The percentage of oxygen in an organic compound is normally calculated by subtracting the overall percentage composition from the sum of all other components’ percentages. However, oxygen can be calculated directly as follows: 

A certain mass of the chemical is degraded by heating an organic compound in a stream of nitrogen gas. When all oxygen in a mixture of gaseous products containing oxygen is converted to carbon monoxide, it is passed across red-hot coke. When carbon monoxide is oxidised to carbon dioxide, this mixture is cycled through warm iodine pentoxide (I2O5), producing iodine.

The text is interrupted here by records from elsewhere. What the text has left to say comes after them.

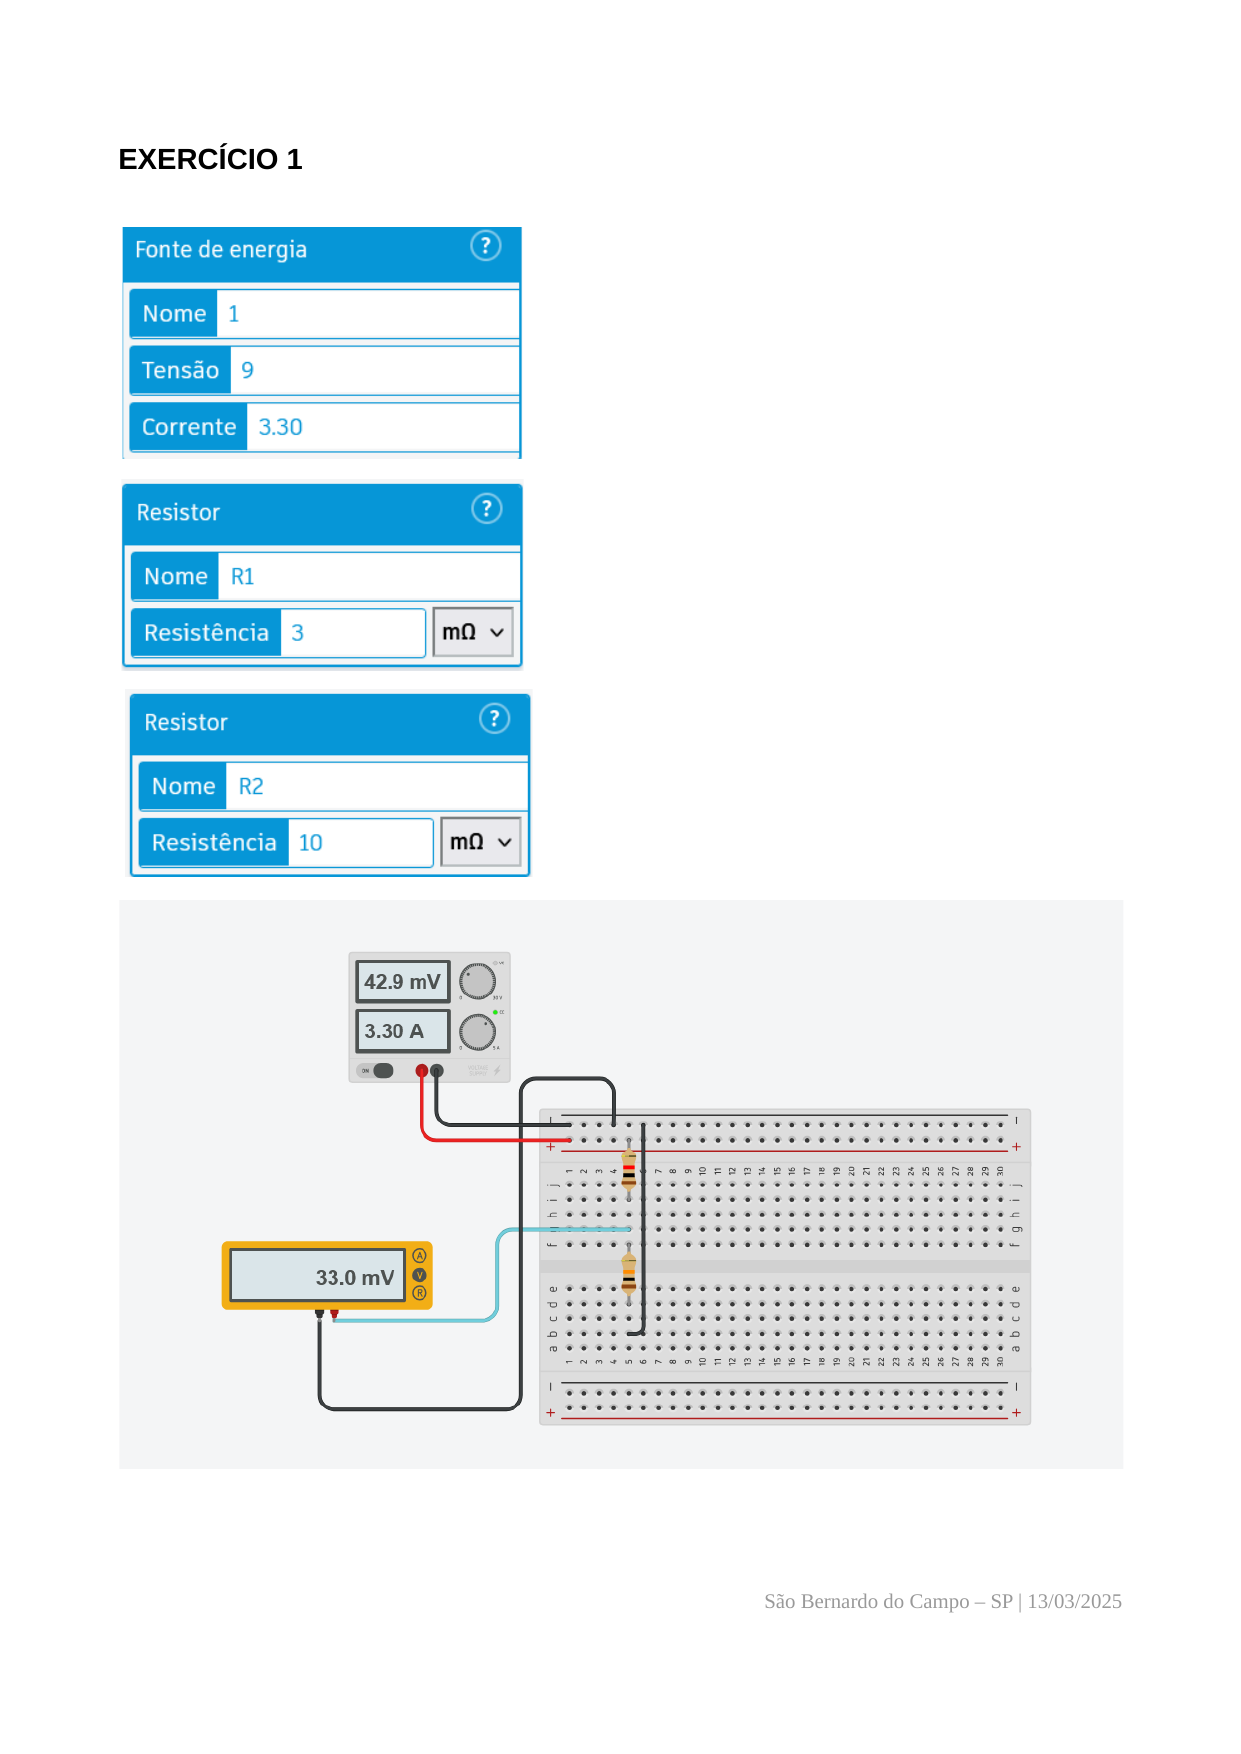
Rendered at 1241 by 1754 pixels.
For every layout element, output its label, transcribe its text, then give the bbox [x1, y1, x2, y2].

picture [159, 718, 168, 730]
picture [145, 306, 156, 321]
text São Bernardo do Campo – SP | 13/03/2025 [118, 291, 1122, 1613]
picture [160, 309, 172, 321]
picture [188, 718, 197, 730]
picture [199, 715, 206, 730]
picture [277, 245, 287, 262]
picture [471, 230, 501, 261]
picture [121, 479, 524, 671]
picture [175, 309, 192, 321]
picture [181, 245, 191, 257]
picture [122, 227, 523, 459]
picture [199, 240, 209, 257]
picture [195, 309, 205, 321]
picture [480, 703, 510, 733]
picture [147, 714, 156, 730]
picture [125, 689, 533, 877]
picture [222, 718, 227, 730]
picture [269, 245, 275, 257]
picture [244, 245, 253, 257]
picture [256, 245, 266, 257]
picture [173, 242, 179, 257]
picture [208, 718, 218, 730]
picture [230, 245, 240, 257]
picture [119, 900, 1124, 1469]
picture [297, 245, 306, 257]
picture [137, 241, 169, 257]
picture [213, 245, 223, 257]
picture [172, 718, 179, 730]
text EXERCÍCIO 1 [118, 142, 1122, 176]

By passing the compound over red hot coke, the oxygen in the molecule is entirely transformed to CO, which is then quantitatively changed to CO2 by passing through an I2O5 solution. The CO2 is then converted to STP, and the volume is calculated. Keeping in mind that one mole of CO2 equals one mole of an oxygen atom from the organic component, each 22.7 litres CO2 equals 16g oxygen (and not 32 g, which would be the usual case).

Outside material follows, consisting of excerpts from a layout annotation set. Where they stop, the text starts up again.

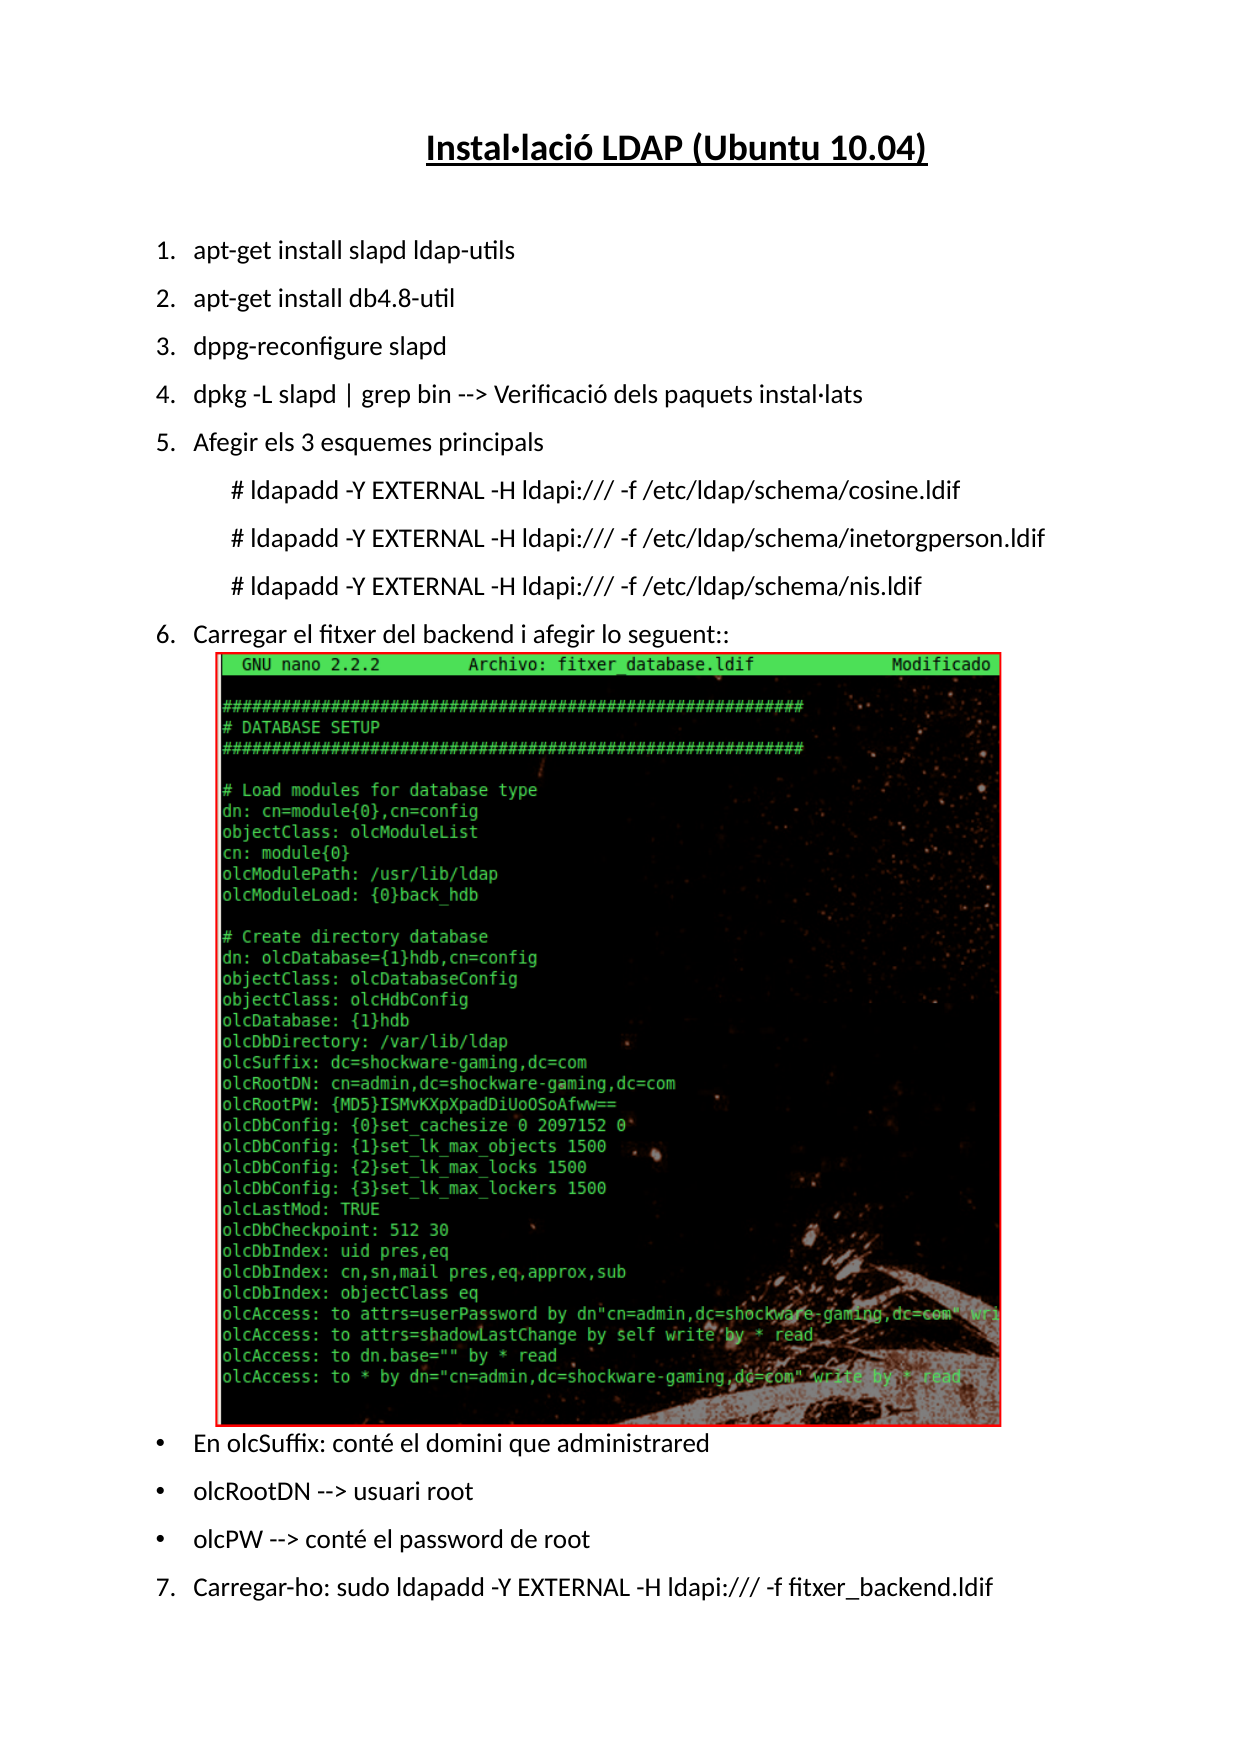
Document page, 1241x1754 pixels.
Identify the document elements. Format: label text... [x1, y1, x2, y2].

list # ldapadd -Y EXTERNAL -H ldapi:/// -f /etc/ldap/schema/inetorgperson.ldif [193, 521, 1122, 554]
list apt-get install db4.8-util [156, 281, 1122, 314]
list En olcSuffix: conté el domini que administrared [156, 665, 1122, 1459]
list Instal·lació LDAP (Ubuntu 10.04) [193, 124, 1122, 170]
list olcPW --> conté el password de root [156, 1522, 1122, 1555]
list Afegir els 3 esquemes principals [156, 425, 1122, 458]
list apt-get install slapd ldap-utils [156, 233, 1122, 266]
list dpkg -L slapd | grep bin --> Verificació dels paquets instal·lats [156, 377, 1122, 410]
list Carregar el fitxer del backend i afegir lo seguent:: [156, 617, 1122, 650]
list olcRootDN --> usuari root [156, 1474, 1122, 1507]
list Carregar-ho: sudo ldapadd -Y EXTERNAL -H ldapi:/// -f fitxer_backend.ldif [156, 1570, 1122, 1603]
picture [215, 652, 1002, 1427]
list # ldapadd -Y EXTERNAL -H ldapi:/// -f /etc/ldap/schema/cosine.ldif [193, 473, 1122, 506]
list dppg-reconfigure slapd [156, 329, 1122, 362]
list # ldapadd -Y EXTERNAL -H ldapi:/// -f /etc/ldap/schema/nis.ldif [193, 569, 1122, 602]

  • Carbon (C) and Hydrogen (H)

In one experiment, both carbon and hydrogen can be calculated. In the presence of abundant oxygen and copper(II) oxide, a known mass of an organic compound is burned. The compound’s carbon and hydrogen oxidise to carbon dioxide and water, respectively. The volume of water produced can be calculated by passing the combination through a weighted U-tube carrying anhydrous calcium chloride. Another U-tube with a strong potassium hydroxide solution absorbs carbon dioxide. These tubes are linked together in a sequence. The amount of water and carbon dioxide produced by the increase in calcium chloride and potassium hydroxide is used to compute the percentages of carbon and hydrogen. Water and carbon dioxide (formed from material oxidation) are consumed in anhydrous calcium chloride and potassium hydroxide solutions, respectively, in U tubes.

Conclusion

The field of chemistry concerned with the identification or grouping of components present in a sample is known as qualitative chemical analysis. Depending on the nature of the sample, the procedures used in qualitative analysis vary in complexity. In certain circumstances, the presence of specified elements or groups is required, and specific tests applicable specifically for the sample (e.g., flame tests, spot tests) may be provided. The sample is often a complicated combination, requiring a rigorous investigation to identify all of the ingredients. Each of the constituent elements has its own set of tests.